Soal => Tuliskan ulang secara persis bagian dari tulisan tentang kebahagiaan yang dimulai dengan "Sebenarnya aku tahu, narasi" dan berlanjut sampai "untuk buang-buang opini.".

### Kutipan Dokumen

[Berpendapat #2] : Ngomongin Kebahagiaan
Assalamu’alaikum. Halo guys.
Sebenarnya aku tahu, narasi seperti
ini atau opini kayak gini lebih bagus dijelaskan dalam bentuk audio. Maybe bisa podcast or video. Tapi nggak tahu kenapa, aku masih belum percaya
diri untuk menjelaskannya secara verbal audio. Tapi aku selalu kepikiran untuk
menuangkan argumen ini dan entah pada siapa. So sekali lagi, blog yang entah ada pembacanya atau engga ini masih
jadi tempat favorit untuk buang-buang opini.
Hope you enjoy guys.
Realistis X Inspiratif
Jadi beberapa hari ini, aku sedang
banyak diskusi sederhana dengan satu temanku yaitu Peni. Dia anak Akuntansi di
kampusku yang juga teman seasrama sejak SMP. Tapi faktanya, sejak SMP kami
nggak dekat, dan baru mulai dekat sejak masuk kuliah karena kita punya ketertarikan
yang sama yaitu anime. Aku tahu bahwa Peni ini orang yang cukup tertata dalam
hidupnya, berkonsep dan punya peraturan yang cukup ketat untuk dirinya sendiri.
Dari 8 teman asramaku yang lain, Peni ini jauh lebih berkonsep dan lebih ketat
peraturan untuk dirinya sendiri.
Nah, suatu hari dia pernah bertanya
seperti ini, “Sid, apa yang bisa
membuatmu benar-benar happy di dunia ini?”
Pertanyaan seperti ini sering
menjebak. Aku nggak tahu kalian merasa seperti itu atau engga, tapi aku sering
terjebak sama pertanyaan seperti ini. Makanya aku langsung lontarkan pertanyaan
balik.

######
### Bahan Kajian

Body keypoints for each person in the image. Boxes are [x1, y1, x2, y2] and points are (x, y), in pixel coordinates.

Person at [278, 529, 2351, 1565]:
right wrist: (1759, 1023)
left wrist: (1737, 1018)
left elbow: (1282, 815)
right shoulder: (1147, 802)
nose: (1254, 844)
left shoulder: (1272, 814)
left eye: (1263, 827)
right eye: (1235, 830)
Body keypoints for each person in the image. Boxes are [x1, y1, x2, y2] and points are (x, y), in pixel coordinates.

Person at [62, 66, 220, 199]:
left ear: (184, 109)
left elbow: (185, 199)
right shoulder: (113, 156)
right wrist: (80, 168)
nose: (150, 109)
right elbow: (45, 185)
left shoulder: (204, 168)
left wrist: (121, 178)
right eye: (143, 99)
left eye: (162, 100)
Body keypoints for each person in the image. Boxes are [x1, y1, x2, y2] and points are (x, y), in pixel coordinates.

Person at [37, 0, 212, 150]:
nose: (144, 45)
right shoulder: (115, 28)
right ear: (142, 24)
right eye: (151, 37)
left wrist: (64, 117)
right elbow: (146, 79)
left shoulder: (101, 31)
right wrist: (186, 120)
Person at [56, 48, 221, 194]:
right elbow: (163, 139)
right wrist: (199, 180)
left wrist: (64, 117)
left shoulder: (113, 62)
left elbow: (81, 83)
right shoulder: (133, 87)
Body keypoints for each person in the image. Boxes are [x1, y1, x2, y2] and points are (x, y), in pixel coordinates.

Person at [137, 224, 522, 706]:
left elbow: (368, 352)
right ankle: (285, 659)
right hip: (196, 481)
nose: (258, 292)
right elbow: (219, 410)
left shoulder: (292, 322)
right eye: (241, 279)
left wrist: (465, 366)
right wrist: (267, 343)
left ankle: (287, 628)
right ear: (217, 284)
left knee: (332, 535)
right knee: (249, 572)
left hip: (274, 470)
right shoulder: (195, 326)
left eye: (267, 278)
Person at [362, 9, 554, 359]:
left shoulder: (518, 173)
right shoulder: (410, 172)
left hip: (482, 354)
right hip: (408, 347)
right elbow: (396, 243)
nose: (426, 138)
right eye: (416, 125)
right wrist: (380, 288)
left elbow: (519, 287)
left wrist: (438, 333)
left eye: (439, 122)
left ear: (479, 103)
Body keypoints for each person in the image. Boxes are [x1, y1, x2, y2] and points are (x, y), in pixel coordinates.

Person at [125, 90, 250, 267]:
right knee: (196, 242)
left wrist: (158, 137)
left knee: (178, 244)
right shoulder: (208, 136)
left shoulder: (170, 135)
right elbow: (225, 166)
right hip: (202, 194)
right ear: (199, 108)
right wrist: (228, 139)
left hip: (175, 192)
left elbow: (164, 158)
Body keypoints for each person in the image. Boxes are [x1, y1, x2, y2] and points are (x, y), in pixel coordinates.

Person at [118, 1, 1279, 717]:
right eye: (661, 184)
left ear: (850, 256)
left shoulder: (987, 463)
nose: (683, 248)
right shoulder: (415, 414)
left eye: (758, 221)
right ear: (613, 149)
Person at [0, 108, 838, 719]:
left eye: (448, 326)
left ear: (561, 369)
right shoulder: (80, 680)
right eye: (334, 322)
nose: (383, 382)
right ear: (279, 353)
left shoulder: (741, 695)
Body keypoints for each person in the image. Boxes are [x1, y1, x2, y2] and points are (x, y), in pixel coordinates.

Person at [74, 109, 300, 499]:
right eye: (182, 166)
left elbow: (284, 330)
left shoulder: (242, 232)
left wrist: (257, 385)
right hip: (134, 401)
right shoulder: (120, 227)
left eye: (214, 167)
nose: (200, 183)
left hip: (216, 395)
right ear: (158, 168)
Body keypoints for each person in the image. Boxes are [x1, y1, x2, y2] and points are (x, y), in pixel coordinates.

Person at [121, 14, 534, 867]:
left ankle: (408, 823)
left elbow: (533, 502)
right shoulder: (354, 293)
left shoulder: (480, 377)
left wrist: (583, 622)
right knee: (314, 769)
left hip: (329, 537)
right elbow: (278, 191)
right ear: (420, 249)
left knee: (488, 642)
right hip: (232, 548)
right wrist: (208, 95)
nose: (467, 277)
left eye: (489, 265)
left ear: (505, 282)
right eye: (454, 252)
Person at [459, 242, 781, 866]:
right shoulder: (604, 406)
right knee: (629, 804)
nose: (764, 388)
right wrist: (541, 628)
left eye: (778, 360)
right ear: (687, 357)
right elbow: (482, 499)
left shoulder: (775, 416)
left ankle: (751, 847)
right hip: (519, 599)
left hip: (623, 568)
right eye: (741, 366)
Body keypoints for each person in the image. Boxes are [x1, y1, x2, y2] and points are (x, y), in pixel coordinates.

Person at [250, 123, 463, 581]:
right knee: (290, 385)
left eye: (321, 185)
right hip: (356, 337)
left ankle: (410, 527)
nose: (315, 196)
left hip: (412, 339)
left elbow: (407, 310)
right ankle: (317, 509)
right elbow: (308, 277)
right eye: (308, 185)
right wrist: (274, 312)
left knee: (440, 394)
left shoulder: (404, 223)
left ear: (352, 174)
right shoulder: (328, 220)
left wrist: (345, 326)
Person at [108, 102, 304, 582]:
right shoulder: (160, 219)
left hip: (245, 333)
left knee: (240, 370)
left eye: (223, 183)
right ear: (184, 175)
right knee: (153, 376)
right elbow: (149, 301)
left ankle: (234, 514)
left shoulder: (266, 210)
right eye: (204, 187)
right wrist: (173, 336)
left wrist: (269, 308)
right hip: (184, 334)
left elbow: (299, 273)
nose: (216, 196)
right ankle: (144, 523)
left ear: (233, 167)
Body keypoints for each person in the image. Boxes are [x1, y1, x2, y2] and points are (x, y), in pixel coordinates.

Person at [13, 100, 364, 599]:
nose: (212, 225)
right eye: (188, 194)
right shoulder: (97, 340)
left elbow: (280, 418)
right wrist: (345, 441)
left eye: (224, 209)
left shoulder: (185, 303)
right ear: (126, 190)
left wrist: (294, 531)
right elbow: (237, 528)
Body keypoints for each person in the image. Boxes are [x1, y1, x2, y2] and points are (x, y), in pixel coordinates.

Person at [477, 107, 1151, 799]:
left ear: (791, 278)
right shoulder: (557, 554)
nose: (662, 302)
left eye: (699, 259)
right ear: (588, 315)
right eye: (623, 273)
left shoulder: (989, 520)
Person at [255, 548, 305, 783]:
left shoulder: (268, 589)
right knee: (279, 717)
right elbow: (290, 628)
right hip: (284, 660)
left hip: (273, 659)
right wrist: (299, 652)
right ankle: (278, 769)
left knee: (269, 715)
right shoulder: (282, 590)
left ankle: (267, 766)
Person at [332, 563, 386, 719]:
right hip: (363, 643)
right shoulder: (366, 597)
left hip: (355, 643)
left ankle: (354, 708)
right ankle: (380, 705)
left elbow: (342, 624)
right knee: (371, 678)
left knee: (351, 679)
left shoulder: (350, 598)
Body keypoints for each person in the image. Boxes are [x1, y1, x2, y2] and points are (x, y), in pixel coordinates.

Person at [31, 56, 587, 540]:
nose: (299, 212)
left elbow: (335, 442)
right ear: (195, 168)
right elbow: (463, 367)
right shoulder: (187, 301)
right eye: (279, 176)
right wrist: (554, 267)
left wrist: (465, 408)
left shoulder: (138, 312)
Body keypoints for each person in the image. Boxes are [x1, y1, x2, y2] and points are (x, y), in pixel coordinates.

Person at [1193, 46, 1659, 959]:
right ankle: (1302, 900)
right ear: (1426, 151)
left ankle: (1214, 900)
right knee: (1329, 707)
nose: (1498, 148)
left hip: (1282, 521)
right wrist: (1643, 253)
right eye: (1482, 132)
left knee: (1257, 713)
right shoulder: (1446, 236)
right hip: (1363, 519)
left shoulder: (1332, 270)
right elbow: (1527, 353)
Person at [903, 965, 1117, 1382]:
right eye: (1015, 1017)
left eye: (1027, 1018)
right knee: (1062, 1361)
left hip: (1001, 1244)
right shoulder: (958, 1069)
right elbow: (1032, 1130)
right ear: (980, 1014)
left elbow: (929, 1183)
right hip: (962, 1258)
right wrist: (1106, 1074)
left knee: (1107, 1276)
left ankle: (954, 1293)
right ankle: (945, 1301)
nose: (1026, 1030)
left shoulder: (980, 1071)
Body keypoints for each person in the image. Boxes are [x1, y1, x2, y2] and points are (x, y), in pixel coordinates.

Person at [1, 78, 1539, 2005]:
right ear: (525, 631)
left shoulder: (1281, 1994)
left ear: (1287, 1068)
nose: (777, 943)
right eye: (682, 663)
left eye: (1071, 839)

######

Jawaban Anda =>
Sebenarnya aku tahu, narasi seperti
ini atau opini kayak gini lebih bagus dijelaskan dalam bentuk audio. Maybe bisa podcast or video. Tapi nggak tahu kenapa, aku masih belum percaya
diri untuk menjelaskannya secara verbal audio. Tapi aku selalu kepikiran untuk
menuangkan argumen ini dan entah pada siapa. So sekali lagi, blog yang entah ada pembacanya atau engga ini masih
jadi tempat favorit untuk buang-buang opini.